Learning To Drive In East Ham
Outside of the hustle and bustle of central London, East Ham is a true East End gem, replete with multicultural cafes and quintessentially Cockney market traders.
Yet even though it boasts some of the most convenient rail links in the area, its bucolic greenery and location just outside of the frenzied centre of the city make it an ideal place to learn to drive a car.
Cruise around Central Park, tour some of its many green spaces or take in the views of the local nature reserve from the comfort of your car.
Learning to drive in a quieter area in the shadow of the city of London has many benefits.
While there will still be a wide array of traffic, pedestrians, cyclists and general motoring vagaries to negotiate, the neighbourhood feel of the area makes it less daunting than driving in the city centre.
With slightly fewer distractions to contend with, you are free to concentrate on the task at hand: learning to drive a car in a decidedly less frenetic area, yet with enough happening so that you feel you are still being challenged with real-life scenarios.
If you are local to the area and agree that it is an attractive area to begin driving lessons – and have done your research and chosen a driving instructor that you feel comfortable with – here are some quick general tips that can aid a learner driver on their personal road to motoring independence.
Firstly, remember what you can’t see: it’s vital that you check your blind spot over your right/left shoulder when moving off, to ensure ultimate safety for yourself and other road users.

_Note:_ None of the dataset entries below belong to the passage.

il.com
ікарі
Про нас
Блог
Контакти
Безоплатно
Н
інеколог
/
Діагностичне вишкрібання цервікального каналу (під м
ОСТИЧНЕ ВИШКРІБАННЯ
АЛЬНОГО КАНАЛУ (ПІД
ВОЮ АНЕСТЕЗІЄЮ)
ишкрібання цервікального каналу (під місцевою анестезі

Secondly, when approaching any type of hazard in the road, there is a sequence of checks to remember to complete: mirror (look to see how your movements will affect those behind you), signal (let others know what you intend to do), and manoeuvre (complete the necessary action, if you determine it is safe to do so).
Finally, there is an aspect of driving that is critical when getting behind the wheel, and this will assist a new driver to become acquainted with the road: anticipation (e.g. learning to ‘read’ the road).
Look well-ahead and gather as much information as possible so that you can react accordingly. This will also help you to feel in control, and consequently relax (and perhaps enjoy the scenery!) during what can be a rather nerve-racking experience.